The Austin Symphonic Band's annual Holiday Concert, benefiting the Blue Santa Program and staged Sunday at Bates Recital Hall, is one of those traditions that provide stepping stones through the holiday season. Despite the ASB's amateur status, the level of musicianship certainly rivals bigger-name groups in town, and the level of enthusiasm surpasses them. This gave this concert an extra kick as director Richard Floyd steered the 100-plus wind players and percussionists through well-known and not-so-well-known seasonal music.

The ASB eased into the holiday stuff gradually, beginning with composer Ron Nelson's exotic Morning Alleluias For the Winter Solstice, supposedly inspired by a Hiroshima sunrise. But Nelson too casually tossed together some Japanese musical influences with generic, off-the-shelf new music techniques - well-crafted, but so what? The ASB played it well, making the most out of the micro-tonal glissandi and splashing happily in its oriental groove. Likewise, they showed great power and finesse in the more convincing Suite Provencal by Jan Van Der Roost.

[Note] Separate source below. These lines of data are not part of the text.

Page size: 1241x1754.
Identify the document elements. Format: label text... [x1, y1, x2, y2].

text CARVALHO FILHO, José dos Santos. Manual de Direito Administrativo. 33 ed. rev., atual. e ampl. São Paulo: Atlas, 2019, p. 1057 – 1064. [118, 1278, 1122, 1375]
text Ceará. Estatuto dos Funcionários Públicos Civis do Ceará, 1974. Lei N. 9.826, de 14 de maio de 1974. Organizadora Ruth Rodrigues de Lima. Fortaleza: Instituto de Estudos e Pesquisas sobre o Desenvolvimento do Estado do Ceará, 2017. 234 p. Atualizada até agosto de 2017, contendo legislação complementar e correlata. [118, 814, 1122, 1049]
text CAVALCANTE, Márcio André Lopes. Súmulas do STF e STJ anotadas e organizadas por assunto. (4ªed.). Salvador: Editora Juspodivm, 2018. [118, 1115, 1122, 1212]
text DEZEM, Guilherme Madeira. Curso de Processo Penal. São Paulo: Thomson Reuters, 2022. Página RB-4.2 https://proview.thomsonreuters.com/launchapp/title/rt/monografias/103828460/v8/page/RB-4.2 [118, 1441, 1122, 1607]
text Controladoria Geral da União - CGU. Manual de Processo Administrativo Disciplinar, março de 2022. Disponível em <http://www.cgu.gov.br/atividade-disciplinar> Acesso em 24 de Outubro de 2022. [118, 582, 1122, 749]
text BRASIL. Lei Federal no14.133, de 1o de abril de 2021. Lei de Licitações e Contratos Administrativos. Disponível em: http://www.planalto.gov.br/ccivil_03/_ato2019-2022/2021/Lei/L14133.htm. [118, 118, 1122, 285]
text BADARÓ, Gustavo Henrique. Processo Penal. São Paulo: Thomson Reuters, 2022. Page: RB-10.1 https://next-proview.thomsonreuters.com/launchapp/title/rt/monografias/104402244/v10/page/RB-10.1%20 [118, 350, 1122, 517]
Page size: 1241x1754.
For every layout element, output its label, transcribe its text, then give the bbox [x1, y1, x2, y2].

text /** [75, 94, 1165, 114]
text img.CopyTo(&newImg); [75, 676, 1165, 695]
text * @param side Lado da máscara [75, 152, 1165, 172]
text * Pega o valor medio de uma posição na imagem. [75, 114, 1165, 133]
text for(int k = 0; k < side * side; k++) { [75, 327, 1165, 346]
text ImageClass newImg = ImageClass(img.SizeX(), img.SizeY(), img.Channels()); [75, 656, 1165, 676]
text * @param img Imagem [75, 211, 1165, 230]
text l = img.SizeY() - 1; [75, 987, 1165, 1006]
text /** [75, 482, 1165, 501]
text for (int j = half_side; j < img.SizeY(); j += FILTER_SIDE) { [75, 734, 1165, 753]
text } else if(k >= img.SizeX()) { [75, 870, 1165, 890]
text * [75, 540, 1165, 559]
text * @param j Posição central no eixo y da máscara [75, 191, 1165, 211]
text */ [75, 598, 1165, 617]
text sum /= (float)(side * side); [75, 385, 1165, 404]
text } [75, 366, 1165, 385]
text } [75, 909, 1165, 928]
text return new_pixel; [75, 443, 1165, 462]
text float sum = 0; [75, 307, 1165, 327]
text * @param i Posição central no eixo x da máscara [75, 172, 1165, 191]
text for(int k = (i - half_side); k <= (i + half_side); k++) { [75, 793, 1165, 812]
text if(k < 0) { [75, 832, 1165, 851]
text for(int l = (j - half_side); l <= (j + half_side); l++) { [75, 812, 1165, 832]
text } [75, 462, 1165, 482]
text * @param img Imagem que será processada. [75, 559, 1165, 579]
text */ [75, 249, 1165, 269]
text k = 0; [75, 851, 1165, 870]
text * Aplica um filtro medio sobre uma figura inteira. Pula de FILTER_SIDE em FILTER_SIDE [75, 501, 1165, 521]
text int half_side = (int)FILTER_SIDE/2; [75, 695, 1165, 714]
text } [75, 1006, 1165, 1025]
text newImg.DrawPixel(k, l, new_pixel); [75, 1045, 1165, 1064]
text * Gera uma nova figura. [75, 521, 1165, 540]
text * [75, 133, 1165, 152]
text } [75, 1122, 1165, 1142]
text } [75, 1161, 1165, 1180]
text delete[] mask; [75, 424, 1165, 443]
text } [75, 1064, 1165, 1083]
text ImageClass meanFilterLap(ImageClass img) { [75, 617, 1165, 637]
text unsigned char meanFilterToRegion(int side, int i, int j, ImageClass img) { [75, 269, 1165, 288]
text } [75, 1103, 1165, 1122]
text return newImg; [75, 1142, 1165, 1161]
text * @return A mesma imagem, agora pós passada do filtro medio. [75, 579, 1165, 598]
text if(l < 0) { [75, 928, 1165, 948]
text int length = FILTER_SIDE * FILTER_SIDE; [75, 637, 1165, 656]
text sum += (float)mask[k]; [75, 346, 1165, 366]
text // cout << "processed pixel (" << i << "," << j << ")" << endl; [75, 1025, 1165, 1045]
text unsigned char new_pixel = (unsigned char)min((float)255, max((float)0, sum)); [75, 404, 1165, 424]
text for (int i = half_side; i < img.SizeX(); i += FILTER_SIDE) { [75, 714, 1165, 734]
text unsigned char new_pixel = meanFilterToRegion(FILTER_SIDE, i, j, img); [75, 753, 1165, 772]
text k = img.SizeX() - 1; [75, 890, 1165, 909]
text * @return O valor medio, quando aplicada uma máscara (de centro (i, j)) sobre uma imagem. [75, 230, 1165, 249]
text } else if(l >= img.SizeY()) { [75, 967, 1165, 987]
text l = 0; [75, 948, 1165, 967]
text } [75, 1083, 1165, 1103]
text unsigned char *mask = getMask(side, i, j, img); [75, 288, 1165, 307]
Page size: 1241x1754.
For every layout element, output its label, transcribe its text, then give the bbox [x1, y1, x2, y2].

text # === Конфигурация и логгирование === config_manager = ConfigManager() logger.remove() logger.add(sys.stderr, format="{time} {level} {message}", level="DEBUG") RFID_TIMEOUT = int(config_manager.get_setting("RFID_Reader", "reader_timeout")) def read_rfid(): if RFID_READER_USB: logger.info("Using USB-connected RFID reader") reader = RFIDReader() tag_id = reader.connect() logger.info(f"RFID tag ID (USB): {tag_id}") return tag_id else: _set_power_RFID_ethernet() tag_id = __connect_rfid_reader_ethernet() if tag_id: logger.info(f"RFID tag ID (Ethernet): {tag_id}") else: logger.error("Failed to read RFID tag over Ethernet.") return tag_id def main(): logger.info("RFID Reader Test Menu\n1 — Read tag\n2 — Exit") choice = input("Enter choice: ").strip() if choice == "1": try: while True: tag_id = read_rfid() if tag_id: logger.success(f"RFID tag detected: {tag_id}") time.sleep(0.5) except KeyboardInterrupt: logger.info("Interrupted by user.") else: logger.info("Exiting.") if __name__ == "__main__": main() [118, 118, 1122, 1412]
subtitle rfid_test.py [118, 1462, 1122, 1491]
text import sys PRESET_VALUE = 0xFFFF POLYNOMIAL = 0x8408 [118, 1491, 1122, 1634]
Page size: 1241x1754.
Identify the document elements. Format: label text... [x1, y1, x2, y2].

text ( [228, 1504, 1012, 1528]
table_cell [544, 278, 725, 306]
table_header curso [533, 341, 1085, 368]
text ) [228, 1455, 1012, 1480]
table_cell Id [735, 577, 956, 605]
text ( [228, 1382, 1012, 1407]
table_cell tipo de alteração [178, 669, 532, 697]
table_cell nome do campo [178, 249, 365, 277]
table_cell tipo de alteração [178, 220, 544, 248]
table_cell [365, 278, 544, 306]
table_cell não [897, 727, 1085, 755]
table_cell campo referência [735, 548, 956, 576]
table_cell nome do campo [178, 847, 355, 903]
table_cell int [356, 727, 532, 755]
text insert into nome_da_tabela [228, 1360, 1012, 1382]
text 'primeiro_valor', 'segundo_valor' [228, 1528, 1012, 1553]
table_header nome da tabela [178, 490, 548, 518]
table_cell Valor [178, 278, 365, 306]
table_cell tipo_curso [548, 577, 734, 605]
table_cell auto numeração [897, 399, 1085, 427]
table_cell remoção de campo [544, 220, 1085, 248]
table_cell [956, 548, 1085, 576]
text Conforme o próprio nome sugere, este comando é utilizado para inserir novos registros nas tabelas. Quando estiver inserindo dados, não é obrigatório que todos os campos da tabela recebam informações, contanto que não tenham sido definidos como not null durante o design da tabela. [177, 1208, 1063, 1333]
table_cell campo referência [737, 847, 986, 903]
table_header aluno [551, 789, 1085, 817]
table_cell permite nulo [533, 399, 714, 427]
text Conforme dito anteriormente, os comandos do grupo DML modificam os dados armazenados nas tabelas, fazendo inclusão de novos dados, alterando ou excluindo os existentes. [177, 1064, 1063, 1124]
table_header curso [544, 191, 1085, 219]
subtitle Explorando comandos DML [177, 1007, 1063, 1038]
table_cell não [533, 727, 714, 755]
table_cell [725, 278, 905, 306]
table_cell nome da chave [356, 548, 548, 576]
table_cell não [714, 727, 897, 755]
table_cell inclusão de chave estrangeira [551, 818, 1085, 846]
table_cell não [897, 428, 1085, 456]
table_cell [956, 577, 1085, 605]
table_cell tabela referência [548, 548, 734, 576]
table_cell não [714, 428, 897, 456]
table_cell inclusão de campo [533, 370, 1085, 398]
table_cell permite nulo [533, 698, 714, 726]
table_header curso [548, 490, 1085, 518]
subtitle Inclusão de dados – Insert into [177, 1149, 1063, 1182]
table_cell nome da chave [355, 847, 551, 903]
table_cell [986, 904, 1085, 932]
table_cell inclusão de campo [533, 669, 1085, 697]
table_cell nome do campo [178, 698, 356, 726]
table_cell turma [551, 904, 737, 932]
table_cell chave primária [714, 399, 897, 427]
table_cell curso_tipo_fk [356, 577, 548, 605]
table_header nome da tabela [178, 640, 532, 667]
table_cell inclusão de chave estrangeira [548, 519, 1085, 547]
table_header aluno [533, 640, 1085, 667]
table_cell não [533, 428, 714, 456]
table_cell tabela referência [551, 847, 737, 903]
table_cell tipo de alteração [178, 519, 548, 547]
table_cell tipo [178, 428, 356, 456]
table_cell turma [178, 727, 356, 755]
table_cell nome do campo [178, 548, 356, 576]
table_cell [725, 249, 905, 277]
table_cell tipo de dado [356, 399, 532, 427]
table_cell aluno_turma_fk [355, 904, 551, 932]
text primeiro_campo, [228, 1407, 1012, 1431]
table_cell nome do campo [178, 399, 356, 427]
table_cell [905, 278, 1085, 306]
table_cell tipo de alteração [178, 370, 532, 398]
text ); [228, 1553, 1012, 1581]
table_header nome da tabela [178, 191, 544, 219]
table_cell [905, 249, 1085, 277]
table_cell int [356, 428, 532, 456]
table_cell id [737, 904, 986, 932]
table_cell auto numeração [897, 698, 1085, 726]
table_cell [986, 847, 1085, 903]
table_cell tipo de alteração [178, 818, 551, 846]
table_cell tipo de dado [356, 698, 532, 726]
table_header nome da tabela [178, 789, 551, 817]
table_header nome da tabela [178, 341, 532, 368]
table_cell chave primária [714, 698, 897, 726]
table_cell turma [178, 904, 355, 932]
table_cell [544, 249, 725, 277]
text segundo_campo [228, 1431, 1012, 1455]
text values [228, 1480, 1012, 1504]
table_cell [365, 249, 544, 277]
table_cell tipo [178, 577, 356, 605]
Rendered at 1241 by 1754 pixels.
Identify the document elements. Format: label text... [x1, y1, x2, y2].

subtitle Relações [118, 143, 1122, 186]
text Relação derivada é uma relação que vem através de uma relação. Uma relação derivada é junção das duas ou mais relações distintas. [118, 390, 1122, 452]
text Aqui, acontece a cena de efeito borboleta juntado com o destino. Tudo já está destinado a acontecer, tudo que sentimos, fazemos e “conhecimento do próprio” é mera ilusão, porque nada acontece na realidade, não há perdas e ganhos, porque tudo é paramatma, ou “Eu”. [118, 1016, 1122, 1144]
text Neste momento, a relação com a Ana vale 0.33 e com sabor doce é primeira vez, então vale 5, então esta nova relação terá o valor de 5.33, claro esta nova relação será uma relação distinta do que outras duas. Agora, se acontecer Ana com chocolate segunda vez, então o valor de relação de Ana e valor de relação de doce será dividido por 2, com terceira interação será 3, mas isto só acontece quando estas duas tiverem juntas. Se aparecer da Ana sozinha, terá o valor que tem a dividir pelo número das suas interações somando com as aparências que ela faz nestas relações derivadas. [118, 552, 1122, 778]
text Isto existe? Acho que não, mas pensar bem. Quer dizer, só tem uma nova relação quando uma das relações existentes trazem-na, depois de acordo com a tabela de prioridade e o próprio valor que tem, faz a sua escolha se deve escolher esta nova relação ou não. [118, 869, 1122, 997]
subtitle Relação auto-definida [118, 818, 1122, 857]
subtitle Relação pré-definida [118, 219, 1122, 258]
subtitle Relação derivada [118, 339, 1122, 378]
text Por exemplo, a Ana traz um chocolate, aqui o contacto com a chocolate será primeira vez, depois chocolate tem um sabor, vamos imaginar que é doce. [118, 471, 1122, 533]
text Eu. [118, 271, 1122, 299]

The Chorale and Shaker Dance by John Zdechlik was ironic, unintentionally I assume. The Shaker tune is Simple Gifts which extols the virtues of simplicity. But Zdechlik dolls up this simple tune with fussy janglings and rattlings, glorious chords and meretricious colors, a functional Shaker chair turned into the musical equivalent of a Barcalounger. The first half ended with a robust performance of the rousing musical non sequitur Polka and Fugue from Jaromir Weinberger's opera Schwanda, the Bagpiper. As unlikely as sauerkraut and champagne, but it works. The band played assertively, fortified by the presence of organist Thomas Pavlechko.

The second half was given to lively performances of more overtly seasonal music, highlighted by John Moss' Hollywood-style arrangements in The Wonders of Christmas and The Night Before Christmas with dramatic recitation by Amos Ewing and Mary Lang of Esther's Follies. Sweet, yes, but who counts musical calories at Christmas?

The ASB concluded with Robert Shaw's arrangement of Oh Come, All Ye Faithful with a quartet of badly-miked singers from the First United Methodist Church. We were invited to join in for the last verse, a pleasant end to a pleasant concert.